I do not like her very much.

Last week I was convinced she had purposely trapped me along the shore where a tall cottonwood long ago fell into the water. The treefall marks almost exactly 800 yards from our swim starting point, and forgetful swimmers can get caged in its slimy green branches. We have to swing farther from shore to avoid it, then in again.

This paddler came at me just as I was starting to round the tree, and seemed to force me back into its branches. I tried to kick hard and splash water at her, just as I have in the past, but it was futile and I ended up with calf cramps, as always. I think sometimes about overturning her boat.

She was out there Tuesday, just as we were about to get in. "Hey, my favorite paddler!" I told Doug. We had to keep our heads on swivels, as Doug says, in frequent watch for her.

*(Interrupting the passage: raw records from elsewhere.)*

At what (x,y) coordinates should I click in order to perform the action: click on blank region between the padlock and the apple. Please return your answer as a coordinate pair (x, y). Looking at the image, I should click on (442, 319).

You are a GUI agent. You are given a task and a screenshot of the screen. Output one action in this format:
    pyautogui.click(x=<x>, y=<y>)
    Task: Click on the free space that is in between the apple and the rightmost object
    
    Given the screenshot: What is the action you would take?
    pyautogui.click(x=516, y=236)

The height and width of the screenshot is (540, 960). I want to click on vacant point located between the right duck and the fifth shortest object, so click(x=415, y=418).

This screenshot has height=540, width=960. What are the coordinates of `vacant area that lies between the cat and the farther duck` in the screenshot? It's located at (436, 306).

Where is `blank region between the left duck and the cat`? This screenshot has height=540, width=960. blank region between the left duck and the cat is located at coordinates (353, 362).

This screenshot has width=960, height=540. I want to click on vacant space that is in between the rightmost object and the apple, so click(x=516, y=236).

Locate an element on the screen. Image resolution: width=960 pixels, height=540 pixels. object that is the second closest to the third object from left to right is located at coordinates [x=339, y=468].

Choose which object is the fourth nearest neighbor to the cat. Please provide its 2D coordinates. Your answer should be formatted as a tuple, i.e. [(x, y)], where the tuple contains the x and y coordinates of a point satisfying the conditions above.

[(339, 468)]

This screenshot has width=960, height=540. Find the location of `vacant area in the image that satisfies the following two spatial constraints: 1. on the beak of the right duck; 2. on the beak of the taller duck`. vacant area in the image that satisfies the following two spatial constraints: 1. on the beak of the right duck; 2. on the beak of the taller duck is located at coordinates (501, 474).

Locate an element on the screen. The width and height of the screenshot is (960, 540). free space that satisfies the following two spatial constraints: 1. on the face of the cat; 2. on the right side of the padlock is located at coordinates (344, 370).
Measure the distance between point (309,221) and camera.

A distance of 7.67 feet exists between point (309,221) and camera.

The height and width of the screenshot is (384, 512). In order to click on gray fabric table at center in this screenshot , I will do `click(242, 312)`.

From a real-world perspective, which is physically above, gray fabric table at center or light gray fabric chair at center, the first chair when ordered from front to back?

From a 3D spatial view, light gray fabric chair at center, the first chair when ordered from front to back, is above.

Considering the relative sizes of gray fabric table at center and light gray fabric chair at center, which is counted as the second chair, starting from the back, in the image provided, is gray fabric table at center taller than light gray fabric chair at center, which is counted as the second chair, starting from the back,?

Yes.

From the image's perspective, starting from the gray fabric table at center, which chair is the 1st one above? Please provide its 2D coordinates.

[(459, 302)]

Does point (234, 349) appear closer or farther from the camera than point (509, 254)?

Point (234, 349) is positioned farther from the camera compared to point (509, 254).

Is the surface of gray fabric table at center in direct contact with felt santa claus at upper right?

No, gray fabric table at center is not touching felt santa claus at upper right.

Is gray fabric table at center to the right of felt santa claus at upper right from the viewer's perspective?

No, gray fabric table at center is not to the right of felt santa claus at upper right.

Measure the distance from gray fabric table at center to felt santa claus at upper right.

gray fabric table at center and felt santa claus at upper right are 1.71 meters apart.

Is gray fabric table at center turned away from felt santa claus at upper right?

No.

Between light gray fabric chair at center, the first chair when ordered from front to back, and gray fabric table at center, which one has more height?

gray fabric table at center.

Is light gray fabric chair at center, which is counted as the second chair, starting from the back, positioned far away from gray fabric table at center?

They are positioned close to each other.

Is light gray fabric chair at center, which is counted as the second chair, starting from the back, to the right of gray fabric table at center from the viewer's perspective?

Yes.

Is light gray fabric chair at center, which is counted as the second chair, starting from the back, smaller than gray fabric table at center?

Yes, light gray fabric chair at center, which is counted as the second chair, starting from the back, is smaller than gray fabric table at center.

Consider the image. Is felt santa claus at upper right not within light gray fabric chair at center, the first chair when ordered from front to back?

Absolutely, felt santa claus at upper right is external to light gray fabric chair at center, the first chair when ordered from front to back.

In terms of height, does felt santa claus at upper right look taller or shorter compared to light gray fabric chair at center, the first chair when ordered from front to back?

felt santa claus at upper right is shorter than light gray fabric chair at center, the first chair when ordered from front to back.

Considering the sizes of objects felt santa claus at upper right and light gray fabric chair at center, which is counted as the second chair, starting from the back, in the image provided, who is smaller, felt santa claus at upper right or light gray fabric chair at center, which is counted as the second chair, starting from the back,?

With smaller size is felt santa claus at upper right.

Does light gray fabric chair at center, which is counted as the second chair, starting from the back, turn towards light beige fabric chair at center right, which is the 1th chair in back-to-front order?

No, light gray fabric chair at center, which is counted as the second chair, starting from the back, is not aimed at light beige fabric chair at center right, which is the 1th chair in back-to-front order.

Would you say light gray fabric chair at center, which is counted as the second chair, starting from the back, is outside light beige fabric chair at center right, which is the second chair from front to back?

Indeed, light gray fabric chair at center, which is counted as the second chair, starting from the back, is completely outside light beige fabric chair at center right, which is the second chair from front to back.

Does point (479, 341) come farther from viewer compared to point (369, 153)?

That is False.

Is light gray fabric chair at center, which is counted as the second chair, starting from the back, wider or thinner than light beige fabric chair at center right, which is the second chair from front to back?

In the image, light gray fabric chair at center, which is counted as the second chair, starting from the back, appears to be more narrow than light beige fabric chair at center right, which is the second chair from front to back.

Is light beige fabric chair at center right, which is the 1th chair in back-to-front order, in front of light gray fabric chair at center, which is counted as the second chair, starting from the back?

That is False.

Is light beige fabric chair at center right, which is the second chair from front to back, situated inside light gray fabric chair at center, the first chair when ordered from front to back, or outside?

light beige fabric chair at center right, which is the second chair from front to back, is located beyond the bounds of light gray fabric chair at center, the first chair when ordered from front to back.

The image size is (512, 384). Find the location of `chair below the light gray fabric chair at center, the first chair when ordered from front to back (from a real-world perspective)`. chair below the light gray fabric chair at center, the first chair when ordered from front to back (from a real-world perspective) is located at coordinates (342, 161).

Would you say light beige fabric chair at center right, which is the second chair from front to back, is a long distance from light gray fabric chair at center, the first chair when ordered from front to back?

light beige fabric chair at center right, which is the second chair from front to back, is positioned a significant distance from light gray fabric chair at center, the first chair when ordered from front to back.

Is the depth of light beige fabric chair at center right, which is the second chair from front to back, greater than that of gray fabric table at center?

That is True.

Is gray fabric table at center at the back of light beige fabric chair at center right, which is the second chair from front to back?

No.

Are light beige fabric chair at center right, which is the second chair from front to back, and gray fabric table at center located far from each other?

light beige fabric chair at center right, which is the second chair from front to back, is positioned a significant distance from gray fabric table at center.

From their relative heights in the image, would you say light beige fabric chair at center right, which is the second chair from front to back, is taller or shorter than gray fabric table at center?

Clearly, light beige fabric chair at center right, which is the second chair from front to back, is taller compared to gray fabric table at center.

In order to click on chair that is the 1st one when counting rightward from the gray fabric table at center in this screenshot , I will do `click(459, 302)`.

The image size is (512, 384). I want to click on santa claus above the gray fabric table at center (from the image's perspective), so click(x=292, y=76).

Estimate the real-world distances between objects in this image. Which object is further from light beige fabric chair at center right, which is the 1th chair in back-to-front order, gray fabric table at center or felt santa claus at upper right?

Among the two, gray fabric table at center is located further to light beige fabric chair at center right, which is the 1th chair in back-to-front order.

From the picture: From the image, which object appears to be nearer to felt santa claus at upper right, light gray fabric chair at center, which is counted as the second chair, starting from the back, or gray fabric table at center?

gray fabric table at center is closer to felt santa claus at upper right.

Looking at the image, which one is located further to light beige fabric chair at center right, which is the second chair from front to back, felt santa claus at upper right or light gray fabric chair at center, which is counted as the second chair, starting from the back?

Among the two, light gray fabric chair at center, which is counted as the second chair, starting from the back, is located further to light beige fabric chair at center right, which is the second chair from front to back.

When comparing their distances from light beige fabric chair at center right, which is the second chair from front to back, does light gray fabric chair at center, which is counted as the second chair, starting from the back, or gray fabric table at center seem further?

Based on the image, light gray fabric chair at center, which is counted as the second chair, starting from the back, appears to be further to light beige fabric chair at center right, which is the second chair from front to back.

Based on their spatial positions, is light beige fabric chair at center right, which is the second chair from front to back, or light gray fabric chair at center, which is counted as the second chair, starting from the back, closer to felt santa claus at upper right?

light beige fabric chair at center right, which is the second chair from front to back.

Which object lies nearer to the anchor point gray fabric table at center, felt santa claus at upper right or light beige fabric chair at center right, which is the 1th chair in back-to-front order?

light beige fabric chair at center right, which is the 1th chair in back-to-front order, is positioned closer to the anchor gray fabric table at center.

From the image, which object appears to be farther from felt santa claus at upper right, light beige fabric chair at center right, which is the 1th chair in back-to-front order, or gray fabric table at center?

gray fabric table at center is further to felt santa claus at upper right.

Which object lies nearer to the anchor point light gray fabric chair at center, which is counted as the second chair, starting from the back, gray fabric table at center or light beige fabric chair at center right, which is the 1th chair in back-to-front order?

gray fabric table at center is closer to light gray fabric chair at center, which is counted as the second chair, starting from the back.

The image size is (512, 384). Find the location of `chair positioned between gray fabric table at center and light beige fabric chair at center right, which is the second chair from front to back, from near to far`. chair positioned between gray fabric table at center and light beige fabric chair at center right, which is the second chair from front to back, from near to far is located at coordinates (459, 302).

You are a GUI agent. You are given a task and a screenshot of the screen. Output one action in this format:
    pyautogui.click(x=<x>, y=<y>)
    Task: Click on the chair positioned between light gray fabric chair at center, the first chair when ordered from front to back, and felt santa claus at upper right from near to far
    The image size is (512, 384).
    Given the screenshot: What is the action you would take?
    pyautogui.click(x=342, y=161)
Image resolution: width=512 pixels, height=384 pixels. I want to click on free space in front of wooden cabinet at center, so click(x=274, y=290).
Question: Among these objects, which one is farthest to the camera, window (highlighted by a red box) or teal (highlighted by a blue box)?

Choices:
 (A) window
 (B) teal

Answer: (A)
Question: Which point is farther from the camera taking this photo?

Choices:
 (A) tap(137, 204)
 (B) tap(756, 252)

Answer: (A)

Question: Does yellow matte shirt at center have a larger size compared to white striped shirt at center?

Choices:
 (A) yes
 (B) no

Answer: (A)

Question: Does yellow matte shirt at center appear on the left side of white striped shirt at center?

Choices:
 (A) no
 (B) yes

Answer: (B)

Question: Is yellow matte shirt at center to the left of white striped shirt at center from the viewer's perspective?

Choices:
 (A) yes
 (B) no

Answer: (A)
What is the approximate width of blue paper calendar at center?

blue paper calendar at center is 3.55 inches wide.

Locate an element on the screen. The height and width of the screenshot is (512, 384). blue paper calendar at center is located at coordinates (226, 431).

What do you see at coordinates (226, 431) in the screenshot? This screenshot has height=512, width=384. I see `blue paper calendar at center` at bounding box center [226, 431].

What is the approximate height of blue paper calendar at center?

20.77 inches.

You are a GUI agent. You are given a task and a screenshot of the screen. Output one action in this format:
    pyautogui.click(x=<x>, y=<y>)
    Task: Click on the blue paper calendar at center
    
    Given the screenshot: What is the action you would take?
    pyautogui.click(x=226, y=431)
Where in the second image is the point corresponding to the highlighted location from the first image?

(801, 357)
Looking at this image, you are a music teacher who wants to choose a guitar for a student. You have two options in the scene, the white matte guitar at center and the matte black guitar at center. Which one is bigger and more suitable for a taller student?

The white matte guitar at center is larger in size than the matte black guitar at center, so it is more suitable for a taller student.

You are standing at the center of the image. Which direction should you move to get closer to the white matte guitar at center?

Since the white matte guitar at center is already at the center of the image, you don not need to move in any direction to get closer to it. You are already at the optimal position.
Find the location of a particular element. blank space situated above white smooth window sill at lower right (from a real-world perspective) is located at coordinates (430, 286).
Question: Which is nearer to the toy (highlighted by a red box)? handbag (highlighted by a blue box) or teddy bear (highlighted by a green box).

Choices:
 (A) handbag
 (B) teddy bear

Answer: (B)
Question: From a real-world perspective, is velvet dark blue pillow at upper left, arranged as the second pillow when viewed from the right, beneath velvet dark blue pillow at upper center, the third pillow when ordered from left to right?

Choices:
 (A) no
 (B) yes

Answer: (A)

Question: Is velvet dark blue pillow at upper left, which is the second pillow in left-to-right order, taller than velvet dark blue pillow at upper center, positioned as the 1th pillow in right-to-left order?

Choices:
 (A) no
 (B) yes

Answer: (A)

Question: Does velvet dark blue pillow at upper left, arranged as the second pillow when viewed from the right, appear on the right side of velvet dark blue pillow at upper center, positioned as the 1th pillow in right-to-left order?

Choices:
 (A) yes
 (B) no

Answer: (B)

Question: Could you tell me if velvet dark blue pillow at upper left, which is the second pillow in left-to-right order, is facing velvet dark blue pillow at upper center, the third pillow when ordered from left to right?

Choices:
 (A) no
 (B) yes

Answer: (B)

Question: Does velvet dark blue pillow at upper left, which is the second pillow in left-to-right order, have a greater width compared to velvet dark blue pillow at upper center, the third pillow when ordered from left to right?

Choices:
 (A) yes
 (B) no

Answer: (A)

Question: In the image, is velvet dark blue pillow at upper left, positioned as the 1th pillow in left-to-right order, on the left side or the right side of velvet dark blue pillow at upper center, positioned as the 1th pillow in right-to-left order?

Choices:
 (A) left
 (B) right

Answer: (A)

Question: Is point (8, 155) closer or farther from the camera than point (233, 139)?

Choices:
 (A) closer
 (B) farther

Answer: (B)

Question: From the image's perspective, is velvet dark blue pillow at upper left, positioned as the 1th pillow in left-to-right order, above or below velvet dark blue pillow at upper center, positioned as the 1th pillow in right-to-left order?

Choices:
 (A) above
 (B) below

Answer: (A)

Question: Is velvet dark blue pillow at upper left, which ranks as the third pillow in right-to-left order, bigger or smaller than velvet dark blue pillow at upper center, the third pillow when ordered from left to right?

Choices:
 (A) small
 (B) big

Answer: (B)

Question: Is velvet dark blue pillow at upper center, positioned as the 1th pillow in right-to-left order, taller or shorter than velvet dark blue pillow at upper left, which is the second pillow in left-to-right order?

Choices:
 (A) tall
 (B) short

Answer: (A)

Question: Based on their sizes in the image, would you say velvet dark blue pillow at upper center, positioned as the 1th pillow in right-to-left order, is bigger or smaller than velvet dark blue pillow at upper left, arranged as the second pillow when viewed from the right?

Up and back she went, her presence marked only by the brief close shadow she cast in the hard afternoon glare. Paddling into the sun, her face is a hard cold shadow.

Near the small island where we usually turn around, Doug, far ahead of me, decided to call out to the paddler as she passed.

"Hey, how's it going?" Doug said loudly, his yellow-capped head bobbing in the water, his big smile flashing.

Startled, she nearly dropped her paddle. "Oh! Uh, hello!"

Doug's moment changed everything, revealing she's not the evil Huki paddler I decided she was. She's a driven athlete, focused on her task, to the exclusion of the world around her. A bit irresponsible, perhaps, but not mean.

Whatever she's striving for, she works hard at it.

In Doug's moment, we may have reached détente. Soon may come the conversation that starts, "Why don't you paddle on the other side of the lake?" or "I'll paddle wide when I see you from now on," some measure of understanding.

Was that going on in Boston, a measure of misunderstanding, of anger, of frustration, blowing up literally into hatred? Were moments missed, long ago, somewhere, that would have averted a tragedy?

Was it as simple as what one of the suspects supposedly wrote: I don't have a single American friend?

Simplistic ponderation, perhaps.

Keep calm and swim on.

I agree with the many who said right away the Boston Marathon should continue, would come back better and stronger, that runners should still run and athletes should still play, or else terror wins. I try not to think of the dead and injured, of the moment and these long moments after; I marvel at those who helped, making me examine whether I would or could, and reaffirming the idea that we exist overwhelmingly in goodwill. When you stop to consider how easy it is everywhere, at any moment, to maim and kill, if willing … goodwill prevails.

Goodwill may have its limits and borders, though. The world may say to us, "Welcome to a day in the life of Syria/Afghanistan/The Gaza Strip/Bangalore/Chechnya/Pakistan/Iraq/Mali." Families of children gunned down in Newtown, Conn. may say, "Our children were slaughtered but our Senators care more for their re-election than for even some small measure that would check whether a buyer at a gun show might use the weapon to murder others."

America shows its exceptionalism in the Boston bombing: Not on our soil.

In the novel Watchmen, one of the flawed superheroes in a realistic but alternate universe creates a disaster so horrific that warring nations set aside their hatred to combat the disaster. Thousands are sacrificed to save millions.

In my crazy swimming thoughts, I wondered if these who bombed the Boston Marathon were somehow igniting people's will to help others in crisis. Because that's what happened. Of course, I thought that about the Newtown shootings too, trying to make something reasonable out of insanity, that the shooting deaths of small children would temper our regard for guns. So far, nope.

What will also happen, I fear, is we'll ignore Benjamin Franklin again, who supposedly said, "They who can give up essential liberty to obtain a little temporary safety deserve neither liberty nor safety."

Who knows next where we'll not be allowed to go, and what we won't be able to carry, in defense of so-called liberty. Who knows whom our government will decide misguidedly is a target of our retaliation, and drag us into more bloodshed.

Now as ever, perplexed, I keep calm and swim on, agile and anonymous, on my own terms.